Those languages probably don't have anything that has only one idiomatic solution. Even writing a for loop will have multiple different but viable alternatives.

Then there are people who want their language to be as simple as possible, yet still powerful enough to allow you to create all the things you can with Go.

There are very few such languages. In fact, there are a few things/special rules I'd like to see simplified in Go because they have less benefit than cost.

Having a simple language allows for some cool benefits, and if Go starts to compete with C++ for number of features, it will lose its main distinctive property.




That's a false dichotomy.

The desire for a simple language doesn't mean you have to accept all the mistakes Go made. Go is just not a very good language. It would be completely irrelevant without the Google name behind it.


> Go is just not a very good language.

It certainly could be better (this is true of everything that's not perfect), but it is being improved (and it's open source, so you and I can help make it better). I already prefer it over many other languages.

> It would be completely irrelevant without the Google name behind it.

You mean... It would be irrelevant if Google and other people who work on it (being open source, many contributors aren't Google employees) did not make it what it is?

That's like saying... <any product> would be irrelevant if <those who made it> didn't make it as good as it is. It is a true statement, but how is it useful?


> but it is being improved

The things I care about can't be fixed, because they are fundamentally wrong in Go, they are not just some little oversight.

> I already prefer it over many other languages.

If I would start aiming low enough, I could also certainly find languages which are even worse than Go.

Honestly, I don't care. I prefer languages which do things better than X, not languages which are less worse than X.

> You mean... [...]

Eh no? I meant what I said. If the people who created Go wouldn't have been able to leverage the Google name (either by working at a company or by Google saying "don't use our brand for your toy projects") nobody would have cared.

But people said "OMG, Google invented online search!!! Then–by definition–they have to be language design experts, too!!!" and the tragedy unfolded.
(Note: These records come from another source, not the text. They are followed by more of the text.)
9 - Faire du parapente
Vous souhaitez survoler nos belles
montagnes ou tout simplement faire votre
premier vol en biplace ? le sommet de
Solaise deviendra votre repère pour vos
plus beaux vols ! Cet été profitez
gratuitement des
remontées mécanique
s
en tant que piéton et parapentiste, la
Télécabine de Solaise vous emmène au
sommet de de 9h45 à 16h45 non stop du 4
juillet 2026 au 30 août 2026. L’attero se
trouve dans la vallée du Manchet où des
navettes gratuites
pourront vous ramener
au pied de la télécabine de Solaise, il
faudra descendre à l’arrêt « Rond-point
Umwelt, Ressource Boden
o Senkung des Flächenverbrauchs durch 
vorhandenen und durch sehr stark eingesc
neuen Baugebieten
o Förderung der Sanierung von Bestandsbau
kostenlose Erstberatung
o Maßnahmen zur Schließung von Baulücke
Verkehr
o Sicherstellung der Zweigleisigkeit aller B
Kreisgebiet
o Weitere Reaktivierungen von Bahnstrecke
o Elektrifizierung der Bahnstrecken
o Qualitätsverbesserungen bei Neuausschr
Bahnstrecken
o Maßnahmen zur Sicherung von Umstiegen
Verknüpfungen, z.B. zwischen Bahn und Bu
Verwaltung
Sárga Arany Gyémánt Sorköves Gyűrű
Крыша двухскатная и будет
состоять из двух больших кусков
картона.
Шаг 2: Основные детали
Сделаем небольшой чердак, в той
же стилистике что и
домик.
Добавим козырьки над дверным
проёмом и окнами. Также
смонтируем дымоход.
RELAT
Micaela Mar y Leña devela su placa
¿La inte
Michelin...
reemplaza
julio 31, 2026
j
Fair enough, it sounds like your needs are very different from what Go satisfies.

Just out of curiosity, what language(s) do you prefer to use over Go?

> Eh no? I meant what I said. If the people who created Go wouldn't have been able to leverage the Google name (either by working at a company or by Google saying "don't use our brand for your toy projects") nobody would have cared.

I have a very good counter-example for you. Google also made Dart. I have no interest in Dart and I don't think it's anywhere near as good as Go from what I can tell about it.


> counter-example

That's not a counter-example (necessary vs. sufficient).